Output the listing as a numbered list, from its first line through the line that contains "scientific name: Vespula maculifrons", with blank lines left out.

*SUPPLIED ENTRIES*
* Start *

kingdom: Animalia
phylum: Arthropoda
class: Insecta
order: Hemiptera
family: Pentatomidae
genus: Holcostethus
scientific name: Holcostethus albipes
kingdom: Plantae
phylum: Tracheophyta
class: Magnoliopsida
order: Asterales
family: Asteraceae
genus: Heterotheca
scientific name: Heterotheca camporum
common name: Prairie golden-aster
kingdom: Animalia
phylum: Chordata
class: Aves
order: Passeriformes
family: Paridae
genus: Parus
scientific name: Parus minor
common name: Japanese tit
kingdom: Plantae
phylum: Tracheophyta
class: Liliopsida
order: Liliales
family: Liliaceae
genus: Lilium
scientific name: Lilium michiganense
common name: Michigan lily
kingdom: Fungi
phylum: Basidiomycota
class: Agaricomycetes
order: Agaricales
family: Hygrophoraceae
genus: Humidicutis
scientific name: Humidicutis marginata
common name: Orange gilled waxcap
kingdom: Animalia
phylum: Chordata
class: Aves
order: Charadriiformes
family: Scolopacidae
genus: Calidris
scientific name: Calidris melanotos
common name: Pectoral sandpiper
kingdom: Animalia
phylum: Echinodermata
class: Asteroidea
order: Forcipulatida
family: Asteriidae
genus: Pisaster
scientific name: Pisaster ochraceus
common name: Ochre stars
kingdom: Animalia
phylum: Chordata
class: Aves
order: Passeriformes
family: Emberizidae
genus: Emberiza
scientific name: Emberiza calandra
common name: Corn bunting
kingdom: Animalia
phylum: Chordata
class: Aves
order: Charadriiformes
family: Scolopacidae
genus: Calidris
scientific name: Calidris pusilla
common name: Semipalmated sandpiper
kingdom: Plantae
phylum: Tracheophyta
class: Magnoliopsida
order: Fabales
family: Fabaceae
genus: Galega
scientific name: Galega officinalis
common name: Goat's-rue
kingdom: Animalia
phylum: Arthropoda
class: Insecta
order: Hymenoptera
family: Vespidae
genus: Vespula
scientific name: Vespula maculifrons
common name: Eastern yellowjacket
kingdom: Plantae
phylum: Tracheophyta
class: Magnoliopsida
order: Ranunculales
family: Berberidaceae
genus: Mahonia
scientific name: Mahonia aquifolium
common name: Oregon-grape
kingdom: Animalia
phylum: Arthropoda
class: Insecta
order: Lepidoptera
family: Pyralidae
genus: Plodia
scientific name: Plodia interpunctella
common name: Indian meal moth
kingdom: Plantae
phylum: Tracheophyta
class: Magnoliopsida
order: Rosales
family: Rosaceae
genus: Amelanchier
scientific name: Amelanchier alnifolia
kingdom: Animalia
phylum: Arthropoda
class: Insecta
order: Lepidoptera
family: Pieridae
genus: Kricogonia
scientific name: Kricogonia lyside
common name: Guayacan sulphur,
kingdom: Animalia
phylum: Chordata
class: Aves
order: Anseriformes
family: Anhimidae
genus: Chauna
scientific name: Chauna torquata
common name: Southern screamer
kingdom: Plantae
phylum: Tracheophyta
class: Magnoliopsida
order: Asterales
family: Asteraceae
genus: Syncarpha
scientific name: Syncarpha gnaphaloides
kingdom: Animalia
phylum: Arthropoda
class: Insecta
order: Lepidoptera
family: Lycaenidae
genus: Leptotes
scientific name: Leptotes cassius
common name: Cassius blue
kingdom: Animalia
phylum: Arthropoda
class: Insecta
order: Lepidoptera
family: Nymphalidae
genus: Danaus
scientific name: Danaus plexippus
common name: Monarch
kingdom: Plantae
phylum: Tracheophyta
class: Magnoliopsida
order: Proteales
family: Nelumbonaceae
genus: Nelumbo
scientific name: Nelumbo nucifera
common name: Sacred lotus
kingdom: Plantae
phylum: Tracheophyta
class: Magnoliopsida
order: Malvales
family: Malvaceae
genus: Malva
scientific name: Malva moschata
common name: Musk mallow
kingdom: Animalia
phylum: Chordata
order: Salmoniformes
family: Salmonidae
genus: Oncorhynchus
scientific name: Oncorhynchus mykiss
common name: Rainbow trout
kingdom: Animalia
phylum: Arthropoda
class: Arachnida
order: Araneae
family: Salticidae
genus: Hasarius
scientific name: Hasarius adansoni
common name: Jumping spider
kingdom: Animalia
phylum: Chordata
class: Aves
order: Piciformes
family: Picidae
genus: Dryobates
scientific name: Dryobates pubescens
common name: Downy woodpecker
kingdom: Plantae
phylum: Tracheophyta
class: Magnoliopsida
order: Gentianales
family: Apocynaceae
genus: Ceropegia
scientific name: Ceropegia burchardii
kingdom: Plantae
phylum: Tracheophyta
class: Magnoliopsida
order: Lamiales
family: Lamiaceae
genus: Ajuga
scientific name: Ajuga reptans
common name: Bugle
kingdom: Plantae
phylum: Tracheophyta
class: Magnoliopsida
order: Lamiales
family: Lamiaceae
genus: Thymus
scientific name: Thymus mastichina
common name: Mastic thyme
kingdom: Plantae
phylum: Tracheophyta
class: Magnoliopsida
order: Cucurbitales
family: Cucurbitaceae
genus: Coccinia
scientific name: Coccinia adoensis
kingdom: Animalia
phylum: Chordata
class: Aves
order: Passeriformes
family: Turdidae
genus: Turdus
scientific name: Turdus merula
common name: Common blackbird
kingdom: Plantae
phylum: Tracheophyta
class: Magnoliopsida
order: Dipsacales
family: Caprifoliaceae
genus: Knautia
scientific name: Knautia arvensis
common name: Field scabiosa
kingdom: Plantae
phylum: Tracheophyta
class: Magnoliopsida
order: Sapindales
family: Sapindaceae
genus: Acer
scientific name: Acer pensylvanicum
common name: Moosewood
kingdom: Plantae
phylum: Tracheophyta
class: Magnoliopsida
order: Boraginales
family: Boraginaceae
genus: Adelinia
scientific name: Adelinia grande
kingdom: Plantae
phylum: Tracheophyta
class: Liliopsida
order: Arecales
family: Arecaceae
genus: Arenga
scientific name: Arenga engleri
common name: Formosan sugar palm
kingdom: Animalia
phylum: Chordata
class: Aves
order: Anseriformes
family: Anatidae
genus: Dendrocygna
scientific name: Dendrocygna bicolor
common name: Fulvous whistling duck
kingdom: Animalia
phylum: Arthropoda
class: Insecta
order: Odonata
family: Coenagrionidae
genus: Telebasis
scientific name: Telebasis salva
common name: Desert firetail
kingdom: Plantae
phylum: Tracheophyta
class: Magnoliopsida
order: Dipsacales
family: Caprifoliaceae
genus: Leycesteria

* End *

*EXERCISE SOLUTION*
1. kingdom: Animalia
2. phylum: Arthropoda
3. class: Insecta
4. order: Hemiptera
5. family: Pentatomidae
6. genus: Holcostethus
7. scientific name: Holcostethus albipes
8. kingdom: Plantae
9. phylum: Tracheophyta
10. class: Magnoliopsida
11. order: Asterales
12. family: Asteraceae
13. genus: Heterotheca
14. scientific name: Heterotheca camporum
15. common name: Prairie golden-aster
16. kingdom: Animalia
17. phylum: Chordata
18. class: Aves
19. order: Passeriformes
20. family: Paridae
21. genus: Parus
22. scientific name: Parus minor
23. common name: Japanese tit
24. kingdom: Plantae
25. phylum: Tracheophyta
26. class: Liliopsida
27. order: Liliales
28. family: Liliaceae
29. genus: Lilium
30. scientific name: Lilium michiganense
31. common name: Michigan lily
32. kingdom: Fungi
33. phylum: Basidiomycota
34. class: Agaricomycetes
35. order: Agaricales
36. family: Hygrophoraceae
37. genus: Humidicutis
38. scientific name: Humidicutis marginata
39. common name: Orange gilled waxcap
40. kingdom: Animalia
41. phylum: Chordata
42. class: Aves
43. order: Charadriiformes
44. family: Scolopacidae
45. genus: Calidris
46. scientific name: Calidris melanotos
47. common name: Pectoral sandpiper
48. kingdom: Animalia
49. phylum: Echinodermata
50. class: Asteroidea
51. order: Forcipulatida
52. family: Asteriidae
53. genus: Pisaster
54. scientific name: Pisaster ochraceus
55. common name: Ochre stars
56. kingdom: Animalia
57. phylum: Chordata
58. class: Aves
59. order: Passeriformes
60. family: Emberizidae
61. genus: Emberiza
62. scientific name: Emberiza calandra
63. common name: Corn bunting
64. kingdom: Animalia
65. phylum: Chordata
66. class: Aves
67. order: Charadriiformes
68. family: Scolopacidae
69. genus: Calidris
70. scientific name: Calidris pusilla
71. common name: Semipalmated sandpiper
72. kingdom: Plantae
73. phylum: Tracheophyta
74. class: Magnoliopsida
75. order: Fabales
76. family: Fabaceae
77. genus: Galega
78. scientific name: Galega officinalis
79. common name: Goat's-rue
80. kingdom: Animalia
81. phylum: Arthropoda
82. class: Insecta
83. order: Hymenoptera
84. family: Vespidae
85. genus: Vespula
86. scientific name: Vespula maculifrons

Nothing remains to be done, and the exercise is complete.